「地方消滅」はイコール「観光消滅」…人手不足が加速する人気の観光都市が直面する厳しい現実
「地方消滅」はイコール「観光消滅」
筆者が観光都市、観光自治体と考える市町のうちのいくつかをピックアップして、若年女性の減少率と2020年の人口(国勢調査から)、ならびに2050年の予想人口を一覧にまとめた。 このうち、石川県加賀市は、山中、山代、片山津などの加賀温泉郷を抱える一大温泉都市で、2024年3月には、北陸新幹線の延伸により東京から乗り換えなしで市の玄関駅に降り立てるようになった。これからさらに観光客を迎えようと意気込む時期に、「消滅可能性自治体」と烙印を押されてしまったわけである。 ちなみに2024年元日に大震災に見舞われた能登半島では、中能登町以外のすべての自治体が「消滅可能性自治体」に分類されている。発表されたデータには地震の影響は含まれていないので、残念ながら消滅の可能性はこのデータ以上に高まるかもしれない。 高知県の土佐清水市は一般にはなじみのない都市名かもしれないが、四国最南端の足摺岬や日本初の海中公園(現在は「海域公園」と呼称)である竜串などを抱える観光都市である。しかし、すでに人口減が著しく、「市」であるにもかかわらず、2020年時点で1万2000人ほどにまで減っている。そのうえ、若年女性人口がその後30年で4分の1にまで減ると見込まれ、人口はわずか5000人程度になると予想されている。 観光客を迎えるには、当然のこととして多くの人手が必要となる。どんなに美しい景観があっても、その景観を保全したり、観光施設を運営したり、飲食店や土産物店を維持したりするには、その産業に従事する人が必要である。若年女性人口が5割以上減る自治体は、人口も当然ほぼ半減に近くなる。日々の暮らしを維持するだけでも大変なこうした自治体で、観光に割ける人材はどれくらい見込めるだろうか? 「地方消滅」はイコール「観光消滅」であるともいえそうな、冷酷な数字である。

» 練習問題:
1. 観光と地方消滅に関する引用文から「観光客を迎えるには、当然のこととして多くの人手が必要となる。」という一文を選び、英語に訳しなさい。
2. 観光と地方消滅に関する引用文の最後の文に続けて、その先を書き進めなさい。

» 抽出資料:

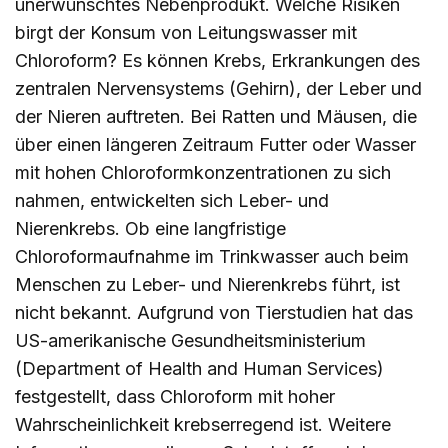
unerwünschtes Nebenprodukt. Welche Risiken
birgt der Konsum von Leitungswasser mit
Chloroform? Es können Krebs, Erkrankungen des
zentralen Nervensystems (Gehirn), der Leber und
der Nieren auftreten. Bei Ratten und Mäusen, die
über einen längeren Zeitraum Futter oder Wasser
mit hohen Chloroformkonzentrationen zu sich
nahmen, entwickelten sich Leber- und
Nierenkrebs. Ob eine langfristige
Chloroformaufnahme im Trinkwasser auch beim
Menschen zu Leber- und Nierenkrebs führt, ist
nicht bekannt. Aufgrund von Tierstudien hat das
US-amerikanische Gesundheitsministerium
(Department of Health and Human Services)
festgestellt, dass Chloroform mit hoher
Wahrscheinlichkeit krebserregend ist. Weitere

» 各問の解答:
1. Welcoming tourists naturally requires a large number of workers.

2.
路線バスの相次ぐ休止がニュースに
「人手不足」がまず取り沙汰されるのは、交通インフラの担い手たちである。コロナウイルスの収束による通勤通学や観光需要の復活の一方で、長期の需要停滞による離職の増加で、現在、全国各地で路線バスやタクシーの運転士不足が深刻化している。 大阪府南部の富田林市などを地盤とする「金剛バス」が2023年12月20日限りでバス事業から撤退し、全15路線を廃止した。このニュースは、大都市圏でさえ燃料費高騰による運行経費の増大や運転士不足により地域の足の確保がままならない実態を浮き彫りにしたと言える。 これはほんの一例に過ぎない。北海道では札幌駅を発着する郊外からのバス路線のうちのいくつかを近郊の地下鉄の駅止まりにして、中心部への乗り入れ路線を縮小し効率化を図ることとなった。長野市でも地元のバス会社が運転士不足のために特定の路線の廃止を発表するなど、地域のバスの苦境があらためてクローズアップされている。 この状況は、実際に運転士の長時間労働にメスを入れる労働規制の強化(いわゆる「2024年問題」)が実施された2024年4月の前後に、さらに深刻度が増した。人口が日本最大の「市」である横浜市でさえ、4月1日に一部減便を実施し、その新ダイヤがまだ定着しない同月22日にさらなる減便を発表している。働き手が多いはずの大都市圏でもバスのダイヤの確保は困難になっている。 さらに観光に直結する空港リムジンバスの運休も、目立つようになってきた。京浜急行バスは、2024年3月から、羽田空港と鎌倉・藤沢・箱根桃源台、甲府を結ぶ4路線を運休とした。羽田路線は、出張や帰省なども含め、広い意味では完全に観光路線であり、旅行者の足を奪う深刻な事態となっている。